The second reason why capacity is not necessarily improved, is because trains operating on a railway line with stations must make station stops. This time spent in a station ("dwell time") means that, on 95% of the railway, trains won't travel nearly as close to each other as they technically would be able to if there were no stations. Consider that a two-track railway with four parallel platforms at stations (two per direction) can have more or less double the frequency of the same line, but with only two platforms at stations (one per direction) even if both lines use equivalent signalling systems. That reality means that most of the benefits of a moving block signalling system can only be achieved in and around stations. However, almost all railways have an operational requirement that a following train cannot begin to enter the train platform, until the rear of the previous train has completely departed. That effectively acts as a "fixed" block, even on moving block systems, and will limit the train frequency on the line to only that which is possible using conventional signalling. Most of the benefit networks gain from using moving block actually comes from the increased consistency of train movement obtained from ATO. However, ATO is possible even without moving block.
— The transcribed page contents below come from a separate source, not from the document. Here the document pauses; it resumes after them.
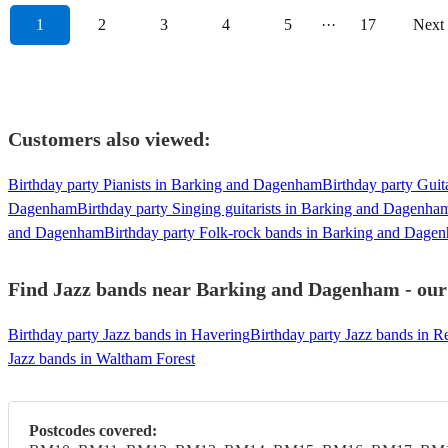
1
2
3
4
5
···
17
Next
Customers also viewed:
Birthday party Pianists in Barking and Dagenham
Birthday party Gui
Dagenham
Birthday party Singing guitarists in Barking and Dagenha
and Dagenham
Birthday party Folk-rock bands in Barking and Dage
Find Jazz bands near Barking and Dagenham - our 
Birthday party Jazz bands in Havering
Birthday party Jazz bands in R
Jazz bands in Waltham Forest
Postcodes covered: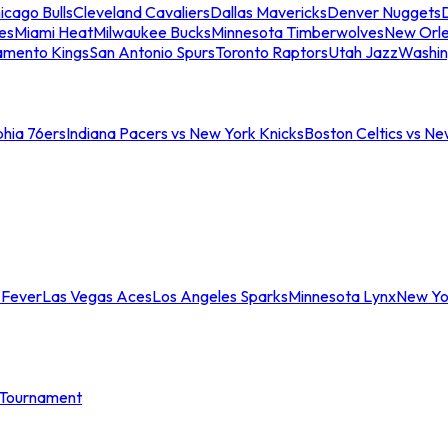
icago Bulls
Cleveland Cavaliers
Dallas Mavericks
Denver Nuggets
D
es
Miami Heat
Milwaukee Bucks
Minnesota Timberwolves
New Orle
amento Kings
San Antonio Spurs
Toronto Raptors
Utah Jazz
Washin
phia 76ers
Indiana Pacers vs New York Knicks
Boston Celtics vs Ne
 Fever
Las Vegas Aces
Los Angeles Sparks
Minnesota Lynx
New Yo
Tournament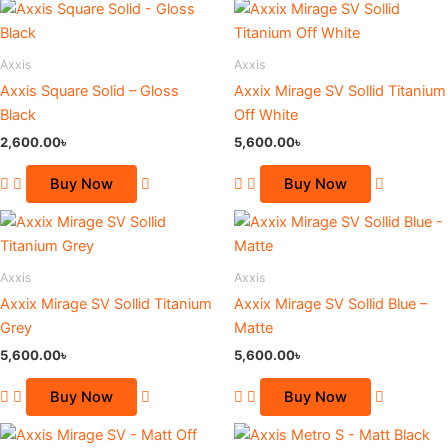
This
This
product
product
has
has
Axxis
Axxis
multiple
multiple
Axxis Square Solid – Gloss
Axxix Mirage SV Sollid Titanium
variants.
variants.
Black
Off White
The
The
2,600.00
৳
5,600.00
৳
options
options
may
may
Buy Now
Buy Now
be
be
This
This
chosen
chosen
product
product
on
on
has
has
the
the
Axxis
Axxis
multiple
multiple
product
product
Axxix Mirage SV Sollid Titanium
Axxix Mirage SV Sollid Blue –
variants.
variants.
page
page
Grey
Matte
The
The
5,600.00
৳
5,600.00
৳
options
options
may
may
Buy Now
Buy Now
be
be
Original
Current
Original
Current
chosen
chosen
price
price
price
price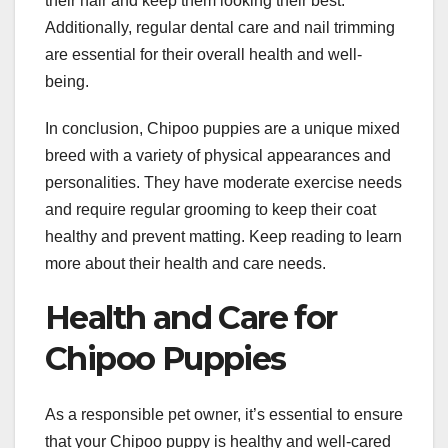
their hair and keep them looking their best.
Additionally, regular dental care and nail trimming
are essential for their overall health and well-
being.
In conclusion, Chipoo puppies are a unique mixed
breed with a variety of physical appearances and
personalities. They have moderate exercise needs
and require regular grooming to keep their coat
healthy and prevent matting. Keep reading to learn
more about their health and care needs.
Health and Care for
Chipoo Puppies
As a responsible pet owner, it’s essential to ensure
that your Chipoo puppy is healthy and well-cared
Moving block can increase the capacity of a line if that limitation is removed from the system, which purportedly has been done on some railway networks, such as the Hong Kong MTR and, at some stations, under certain conditions, on the New York City Subway's BMT Canarsie Line. However, there is no available verification of that. Additionally, if it was permissible to give the following train movement authority past the rear of the leading train (up to the point where the rear of the leading train would end up if its emergency brakes were applied) capacity could be further increased. However, that has never been done and is considered unsafe.
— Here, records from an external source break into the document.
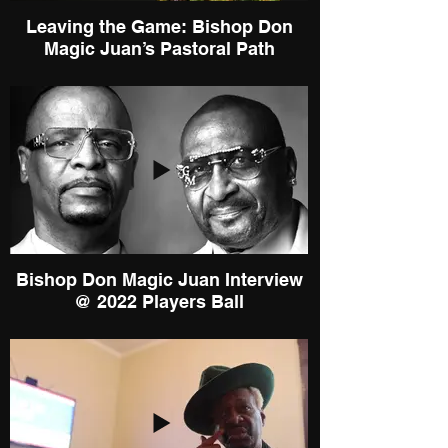
Leaving the Game: Bishop Don
Magic Juan’s Pastoral Path
Bishop Don Magic Juan Interview
@ 2022 Players Ball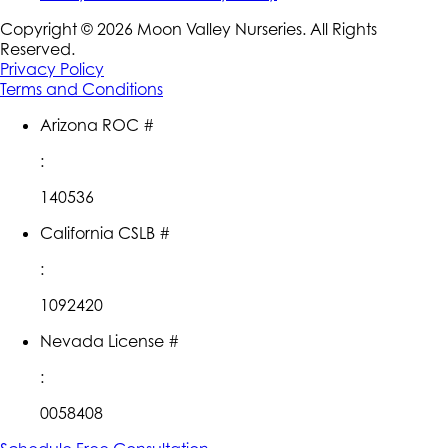
Copyright ©
2026
Moon Valley Nurseries. All Rights
Reserved.
Privacy Policy
Terms and Conditions
Arizona ROC #
:
140536
California CSLB #
:
1092420
Nevada License #
:
0058408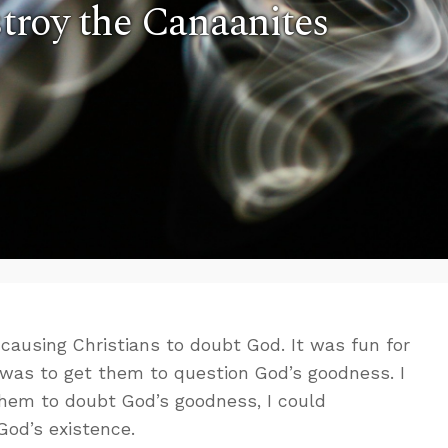
stroy the Canaanites
 causing Christians to doubt God. It was fun for
 was to get them to question God’s goodness. I
them to doubt God’s goodness, I could
God’s existence.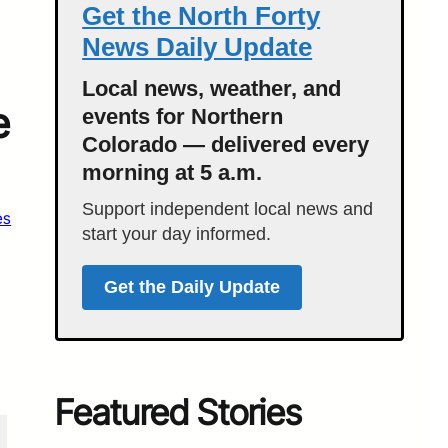
Get the North Forty
News Daily Update
Local news, weather, and
e
events for Northern
Colorado — delivered every
morning at 5 a.m.
Support independent local news and
es
start your day informed.
Get the Daily Update
Featured Stories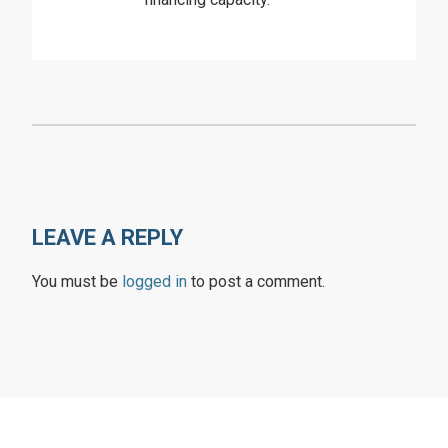
LEAVE A REPLY
You must be
logged in
to post a comment.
One advantage of moving block systems generally is that less lineside equipment is needed, which can save money compared with achieving the same headway capacity using the large amount of additional equipment required by fixed or virtual block systems.

==Implementation==
===Urban===
Moving block is in use on several London Underground lines, including the Jubilee, and Northern lines, and parts of the sub-surface lines. In London it is also used on the Docklands Light Railway and the core section of the Elizabeth line. New York City Subway's BMT Canarsie Line, Tren Urbano (Puerto Rico), Singapore's MRT, and Vancouver's SkyTrain, also employ moving block signalling. It is also used by the Hong Kong MTR, on the Tuen Ma line, Disneyland Resort line, South Island line and the East Rail line .

===Inter-city===
It was supposed to be the enabling technology on the modernisation of Britain's West Coast Main Line which would allow trains to run at a higher maximum speed (140 mph), but the technology was deemed not mature enough, considering the large number of junctions on the line, and the plan was dropped. Current implementations of moving block have only been effectively proven on segregated networks with few junctions. The European Rail Traffic Management System's level-3 specification (the name of which has recently changed) for the European Train Control System, aims to provide a more robust version of moving block which can work with complex railways. However, the difficulty of achieving that means the system has not yet been implemented.